**Work order**.
Print the entire listing. Each line must match the original exactly.

**Data for analysis**.
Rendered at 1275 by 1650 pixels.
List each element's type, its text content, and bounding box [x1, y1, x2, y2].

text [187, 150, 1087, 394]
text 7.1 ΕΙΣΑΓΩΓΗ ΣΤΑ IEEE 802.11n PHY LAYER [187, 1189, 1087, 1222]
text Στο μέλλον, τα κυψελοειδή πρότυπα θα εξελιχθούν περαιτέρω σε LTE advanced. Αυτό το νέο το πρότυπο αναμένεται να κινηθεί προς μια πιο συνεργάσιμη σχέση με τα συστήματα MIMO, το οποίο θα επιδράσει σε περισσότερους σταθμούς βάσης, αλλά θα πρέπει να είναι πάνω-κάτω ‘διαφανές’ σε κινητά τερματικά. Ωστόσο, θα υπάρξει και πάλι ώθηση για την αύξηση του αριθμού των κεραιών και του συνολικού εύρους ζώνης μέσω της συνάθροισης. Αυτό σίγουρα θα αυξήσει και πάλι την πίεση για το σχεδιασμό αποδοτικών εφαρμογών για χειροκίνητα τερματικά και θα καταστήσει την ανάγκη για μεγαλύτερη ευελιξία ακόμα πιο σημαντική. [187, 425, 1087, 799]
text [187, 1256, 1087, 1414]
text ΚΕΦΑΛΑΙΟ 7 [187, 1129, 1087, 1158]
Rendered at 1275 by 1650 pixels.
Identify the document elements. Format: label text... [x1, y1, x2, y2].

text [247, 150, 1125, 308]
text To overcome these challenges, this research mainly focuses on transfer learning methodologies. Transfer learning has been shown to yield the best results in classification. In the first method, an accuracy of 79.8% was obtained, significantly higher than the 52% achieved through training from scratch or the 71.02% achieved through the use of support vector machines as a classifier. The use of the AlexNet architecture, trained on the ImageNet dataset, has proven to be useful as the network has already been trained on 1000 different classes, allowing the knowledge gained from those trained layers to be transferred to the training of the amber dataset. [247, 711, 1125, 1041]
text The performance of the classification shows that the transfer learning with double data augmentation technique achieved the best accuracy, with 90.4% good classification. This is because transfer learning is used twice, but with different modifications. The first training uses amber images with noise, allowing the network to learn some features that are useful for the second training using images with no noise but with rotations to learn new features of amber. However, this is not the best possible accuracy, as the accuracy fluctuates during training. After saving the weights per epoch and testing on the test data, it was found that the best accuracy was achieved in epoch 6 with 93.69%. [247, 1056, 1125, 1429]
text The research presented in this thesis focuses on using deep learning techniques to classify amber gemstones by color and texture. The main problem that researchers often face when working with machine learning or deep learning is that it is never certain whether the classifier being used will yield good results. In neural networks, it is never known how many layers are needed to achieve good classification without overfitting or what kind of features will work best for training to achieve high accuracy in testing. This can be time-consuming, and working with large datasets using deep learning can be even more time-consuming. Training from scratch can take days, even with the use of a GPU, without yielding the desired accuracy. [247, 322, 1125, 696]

**Result**.
Rendered at 1275 by 1650 pixels.
List each element's type, its text content, and bounding box [x1, y1, x2, y2].

text [187, 150, 1087, 394]
text 7.1 ΕΙΣΑΓΩΓΗ ΣΤΑ IEEE 802.11n PHY LAYER [187, 1189, 1087, 1222]
text Στο μέλλον, τα κυψελοειδή πρότυπα θα εξελιχθούν περαιτέρω σε LTE advanced. Αυτό το νέο το πρότυπο αναμένεται να κινηθεί προς μια πιο συνεργάσιμη σχέση με τα συστήματα MIMO, το οποίο θα επιδράσει σε περισσότερους σταθμούς βάσης, αλλά θα πρέπει να είναι πάνω-κάτω ‘διαφανές’ σε κινητά τερματικά. Ωστόσο, θα υπάρξει και πάλι ώθηση για την αύξηση του αριθμού των κεραιών και του συνολικού εύρους ζώνης μέσω της συνάθροισης. Αυτό σίγουρα θα αυξήσει και πάλι την πίεση για το σχεδιασμό αποδοτικών εφαρμογών για χειροκίνητα τερματικά και θα καταστήσει την ανάγκη για μεγαλύτερη ευελιξία ακόμα πιο σημαντική. [187, 425, 1087, 799]
text [187, 1256, 1087, 1414]
text ΚΕΦΑΛΑΙΟ 7 [187, 1129, 1087, 1158]
Rendered at 1275 by 1650 pixels.
Identify the document elements. Format: label text... [x1, y1, x2, y2].

text [247, 150, 1125, 308]
text To overcome these challenges, this research mainly focuses on transfer learning methodologies. Transfer learning has been shown to yield the best results in classification. In the first method, an accuracy of 79.8% was obtained, significantly higher than the 52% achieved through training from scratch or the 71.02% achieved through the use of support vector machines as a classifier. The use of the AlexNet architecture, trained on the ImageNet dataset, has proven to be useful as the network has already been trained on 1000 different classes, allowing the knowledge gained from those trained layers to be transferred to the training of the amber dataset. [247, 711, 1125, 1041]
text The performance of the classification shows that the transfer learning with double data augmentation technique achieved the best accuracy, with 90.4% good classification. This is because transfer learning is used twice, but with different modifications. The first training uses amber images with noise, allowing the network to learn some features that are useful for the second training using images with no noise but with rotations to learn new features of amber. However, this is not the best possible accuracy, as the accuracy fluctuates during training. After saving the weights per epoch and testing on the test data, it was found that the best accuracy was achieved in epoch 6 with 93.69%. [247, 1056, 1125, 1429]
text The research presented in this thesis focuses on using deep learning techniques to classify amber gemstones by color and texture. The main problem that researchers often face when working with machine learning or deep learning is that it is never certain whether the classifier being used will yield good results. In neural networks, it is never known how many layers are needed to achieve good classification without overfitting or what kind of features will work best for training to achieve high accuracy in testing. This can be time-consuming, and working with large datasets using deep learning can be even more time-consuming. Training from scratch can take days, even with the use of a GPU, without yielding the desired accuracy. [247, 322, 1125, 696]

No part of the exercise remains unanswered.